TEXTE DE L'EXERCICE →
::::::::
Question écrite de Madame Rachel Sobry à HENRY Philippe, Ministre du Climat, de l’Energie et de la Mobilité
Monsieur le Ministre,
Le réseau électrique de Wallonie n’a initialement pas été conçu pour supporter l’injection d’électricité produite par des centaines de milliers de particuliers. Les perturbations du réseau sont donc devenues nombreuses avec l’arrivée massive d’installations photovoltaïques sur les toits des maisons.
Le problème est bien connu : Monsieur Dupont, sous le charme des nombreux avantages du photovoltaïque décide de franchir le cap. À sa grande surprise, il ne parvient pas à réinjecter le surplus d’électricité qu’il produit puisque l’onduleur se met en sécurité. La raison est simple : il y a surtension sur la ligne, le réseau est saturé.
L’injection du surplus d’électricité produite sur le réseau consiste pourtant en un des principaux incitants à l’installation de panneaux photovoltaïques. En outre, la mise en place du tarif prosumer pose question si le réseau électrique n’est plus efficacement exploitable.
::::::::
Entrées de données enregistrées:
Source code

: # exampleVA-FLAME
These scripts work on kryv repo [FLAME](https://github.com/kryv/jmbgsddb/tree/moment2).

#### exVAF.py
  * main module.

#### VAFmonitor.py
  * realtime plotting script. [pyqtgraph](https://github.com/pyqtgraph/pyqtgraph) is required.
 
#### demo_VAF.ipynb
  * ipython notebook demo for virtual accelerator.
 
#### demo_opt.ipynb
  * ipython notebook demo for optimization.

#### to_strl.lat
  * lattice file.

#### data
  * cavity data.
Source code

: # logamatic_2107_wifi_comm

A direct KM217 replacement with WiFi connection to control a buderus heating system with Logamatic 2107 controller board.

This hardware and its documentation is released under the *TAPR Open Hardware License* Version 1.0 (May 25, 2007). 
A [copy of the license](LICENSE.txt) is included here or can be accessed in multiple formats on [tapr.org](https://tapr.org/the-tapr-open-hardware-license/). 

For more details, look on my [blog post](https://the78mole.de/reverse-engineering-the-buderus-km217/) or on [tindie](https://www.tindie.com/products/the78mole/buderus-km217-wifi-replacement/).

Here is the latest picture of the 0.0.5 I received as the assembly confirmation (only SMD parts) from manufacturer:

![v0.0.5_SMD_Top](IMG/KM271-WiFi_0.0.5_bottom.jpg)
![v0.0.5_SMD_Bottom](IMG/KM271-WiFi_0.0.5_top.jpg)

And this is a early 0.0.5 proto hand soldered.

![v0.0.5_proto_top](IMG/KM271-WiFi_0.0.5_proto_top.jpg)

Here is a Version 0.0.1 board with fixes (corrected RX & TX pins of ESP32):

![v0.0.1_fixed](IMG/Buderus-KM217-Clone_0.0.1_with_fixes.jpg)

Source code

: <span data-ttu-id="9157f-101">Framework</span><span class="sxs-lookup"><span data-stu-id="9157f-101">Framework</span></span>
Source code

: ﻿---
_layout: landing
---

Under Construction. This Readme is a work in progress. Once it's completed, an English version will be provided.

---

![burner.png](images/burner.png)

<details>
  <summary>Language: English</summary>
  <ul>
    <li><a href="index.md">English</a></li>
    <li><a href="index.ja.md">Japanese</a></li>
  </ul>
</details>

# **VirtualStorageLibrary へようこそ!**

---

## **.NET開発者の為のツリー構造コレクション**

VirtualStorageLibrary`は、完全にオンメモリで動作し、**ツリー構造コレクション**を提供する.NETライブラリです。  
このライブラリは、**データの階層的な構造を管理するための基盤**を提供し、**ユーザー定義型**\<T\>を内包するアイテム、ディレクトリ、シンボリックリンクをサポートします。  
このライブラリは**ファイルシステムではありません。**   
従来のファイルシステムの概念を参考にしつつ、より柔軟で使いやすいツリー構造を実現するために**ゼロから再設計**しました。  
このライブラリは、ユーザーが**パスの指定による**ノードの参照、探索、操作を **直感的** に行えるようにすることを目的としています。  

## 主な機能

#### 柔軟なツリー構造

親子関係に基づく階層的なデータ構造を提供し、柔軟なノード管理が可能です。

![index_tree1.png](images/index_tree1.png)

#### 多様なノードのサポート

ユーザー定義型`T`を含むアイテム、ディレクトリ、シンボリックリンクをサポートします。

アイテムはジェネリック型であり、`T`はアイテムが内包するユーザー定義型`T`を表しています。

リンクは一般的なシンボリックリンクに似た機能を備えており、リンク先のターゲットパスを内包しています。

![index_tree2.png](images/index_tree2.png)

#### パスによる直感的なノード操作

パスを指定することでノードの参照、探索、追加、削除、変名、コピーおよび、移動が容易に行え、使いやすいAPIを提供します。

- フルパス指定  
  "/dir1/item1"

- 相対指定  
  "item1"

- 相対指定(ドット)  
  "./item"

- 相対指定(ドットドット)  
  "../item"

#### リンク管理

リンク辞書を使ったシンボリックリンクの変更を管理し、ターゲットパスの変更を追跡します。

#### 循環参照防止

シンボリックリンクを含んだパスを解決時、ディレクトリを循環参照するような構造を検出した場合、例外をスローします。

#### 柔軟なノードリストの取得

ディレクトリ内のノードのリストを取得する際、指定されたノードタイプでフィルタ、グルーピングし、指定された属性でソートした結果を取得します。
::::::::
TRAVAIL À FAIRE →
1. D'après la question écrite sur le réseau électrique wallon, pourquoi l'onduleur de Monsieur Dupont se met-il en sécurité ?
2. Rédigez la suite de la question écrite sur le réseau électrique wallon, à partir de sa dernière phrase.

RÉPONSES →
1. Parce qu'il y a surtension sur la ligne : le réseau est saturé.

2.
La surtension varie d’un endroit à l’autre, notamment en fonction du nombre d’installations photovoltaïques, mais également en fonction de l’épaisseur des câbles du réseau. Alors que la Déclaration de politique régionale énonce que le Gouvernement veillera à la poursuite de l’installation de panneaux solaires sur les toits, il semble qu’une plus grande transparence quant à l’opportunité effective d’une telle installation est souhaitable.
Quelle est la position de Monsieur le Ministre quant à l’établissement d’une cartographie du réseau électrique qui permettrait d’informer les citoyens des risques de surtension ?
Les nombreuses interventions des gestionnaires de réseau rendent-elles ces cas moins fréquents ?
Réponse de Monsieur le Ministre HENRY Philippe
En effet, le réseau wallon connaît les mêmes problèmes que celui de nos voisins.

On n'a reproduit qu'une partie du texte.